» **Exercise**: The listing below contains a span that opens with the line containing "the small plant at (217,555), 4.92" and closes with the line containing "the rock at (99,623), 4.51". Return that span exactly.

» **Provided entries**:
━━━

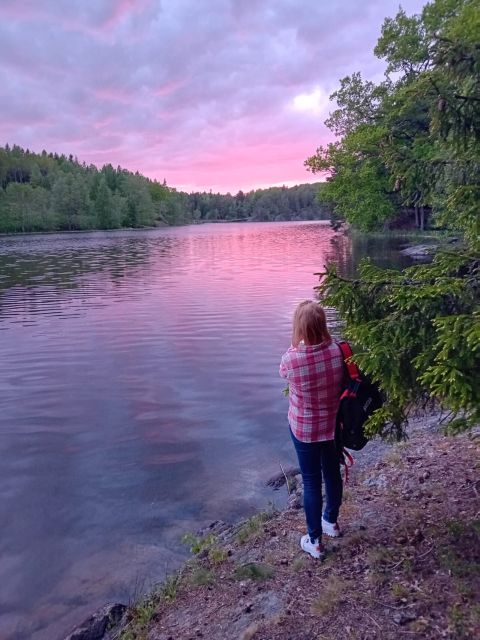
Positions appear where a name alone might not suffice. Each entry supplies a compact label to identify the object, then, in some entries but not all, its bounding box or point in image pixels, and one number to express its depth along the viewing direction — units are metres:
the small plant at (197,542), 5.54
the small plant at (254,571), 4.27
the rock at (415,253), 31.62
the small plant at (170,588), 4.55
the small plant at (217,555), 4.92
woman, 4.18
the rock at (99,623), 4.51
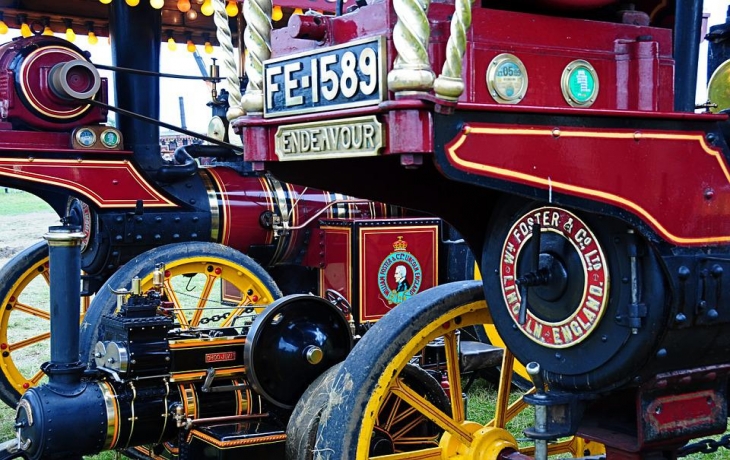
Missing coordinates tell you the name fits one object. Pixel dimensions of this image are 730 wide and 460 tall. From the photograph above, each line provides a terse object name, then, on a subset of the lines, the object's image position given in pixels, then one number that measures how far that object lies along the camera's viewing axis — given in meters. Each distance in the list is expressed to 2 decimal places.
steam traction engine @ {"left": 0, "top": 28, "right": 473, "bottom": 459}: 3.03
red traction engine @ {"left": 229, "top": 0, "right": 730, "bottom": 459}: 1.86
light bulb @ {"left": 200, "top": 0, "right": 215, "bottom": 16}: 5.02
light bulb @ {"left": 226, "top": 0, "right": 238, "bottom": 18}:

━━━

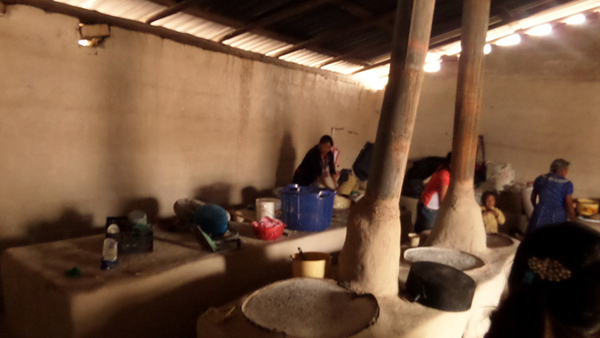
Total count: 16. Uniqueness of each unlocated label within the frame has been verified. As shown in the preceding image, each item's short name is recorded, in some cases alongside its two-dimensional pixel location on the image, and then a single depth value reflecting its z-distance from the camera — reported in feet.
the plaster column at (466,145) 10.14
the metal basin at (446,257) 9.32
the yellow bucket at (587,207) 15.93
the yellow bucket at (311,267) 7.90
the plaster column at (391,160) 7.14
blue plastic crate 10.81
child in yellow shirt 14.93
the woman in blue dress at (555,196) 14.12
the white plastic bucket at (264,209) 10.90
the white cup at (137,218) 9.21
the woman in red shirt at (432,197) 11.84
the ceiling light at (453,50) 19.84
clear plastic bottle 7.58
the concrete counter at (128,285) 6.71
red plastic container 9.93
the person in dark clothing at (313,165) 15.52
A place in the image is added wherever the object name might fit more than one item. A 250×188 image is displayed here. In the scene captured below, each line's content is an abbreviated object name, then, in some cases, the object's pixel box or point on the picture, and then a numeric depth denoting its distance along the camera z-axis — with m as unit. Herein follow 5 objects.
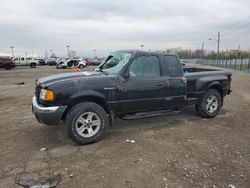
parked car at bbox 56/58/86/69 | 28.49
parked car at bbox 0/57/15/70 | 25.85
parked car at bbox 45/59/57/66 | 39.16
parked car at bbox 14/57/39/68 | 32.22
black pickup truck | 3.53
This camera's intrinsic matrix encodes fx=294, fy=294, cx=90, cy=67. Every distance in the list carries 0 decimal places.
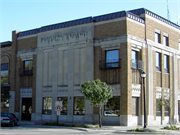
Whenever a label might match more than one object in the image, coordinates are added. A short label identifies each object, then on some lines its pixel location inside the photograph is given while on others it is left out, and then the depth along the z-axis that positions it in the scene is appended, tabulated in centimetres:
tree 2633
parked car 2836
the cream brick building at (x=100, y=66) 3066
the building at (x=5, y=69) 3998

━━━

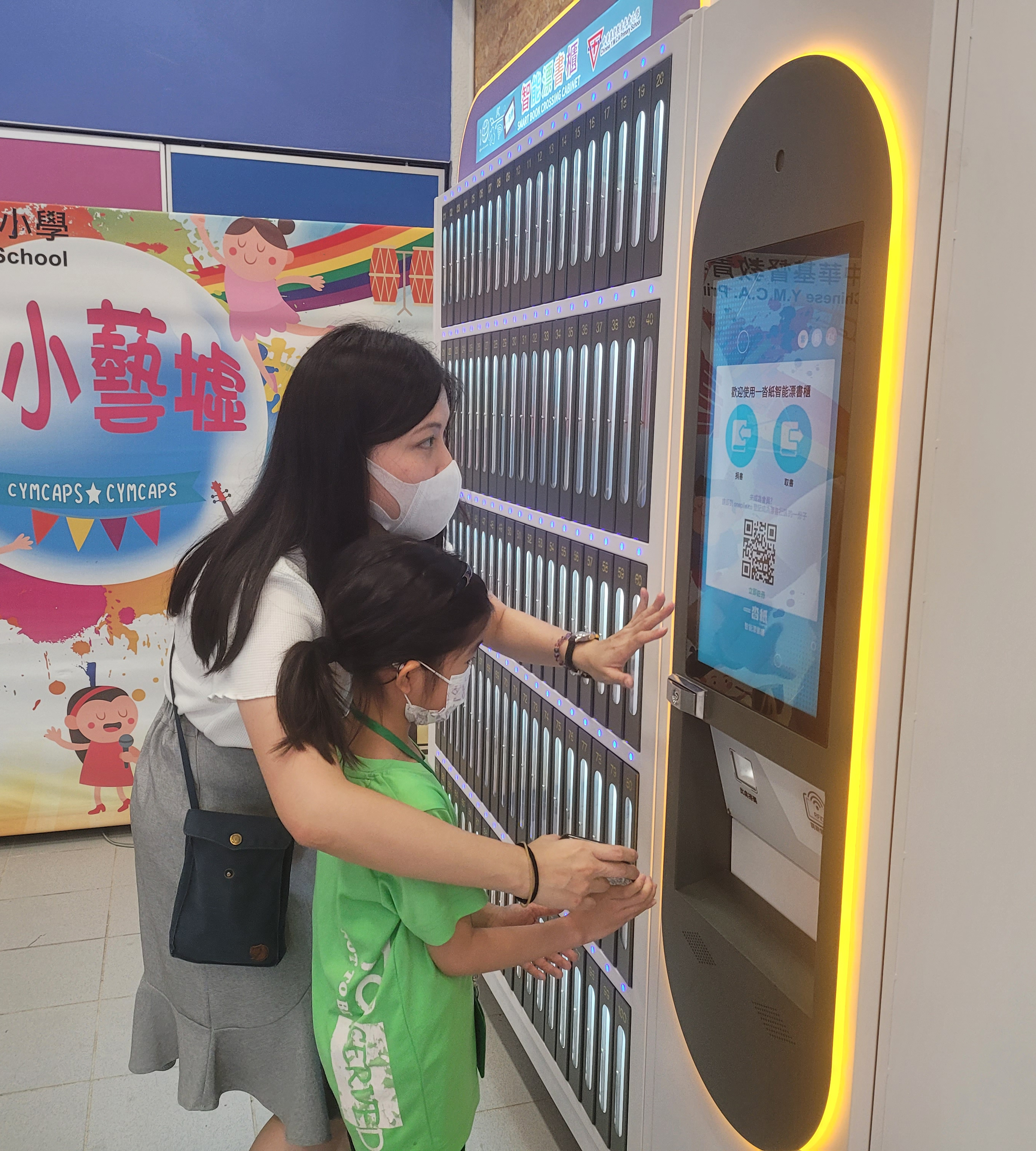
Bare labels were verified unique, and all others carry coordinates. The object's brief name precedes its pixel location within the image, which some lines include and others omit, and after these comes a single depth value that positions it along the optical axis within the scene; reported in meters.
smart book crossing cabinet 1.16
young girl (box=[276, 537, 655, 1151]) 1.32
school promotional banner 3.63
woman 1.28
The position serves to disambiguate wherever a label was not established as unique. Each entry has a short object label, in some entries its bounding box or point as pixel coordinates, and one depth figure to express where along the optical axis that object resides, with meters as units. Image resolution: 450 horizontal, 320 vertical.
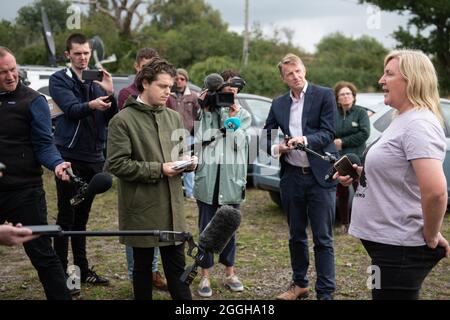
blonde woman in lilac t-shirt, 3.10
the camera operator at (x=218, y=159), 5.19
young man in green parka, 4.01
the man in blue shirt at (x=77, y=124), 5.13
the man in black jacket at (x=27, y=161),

━━━

» **Result**:
the small plant at (217,555), 4.92
woman, 4.18
the rock at (99,623), 4.51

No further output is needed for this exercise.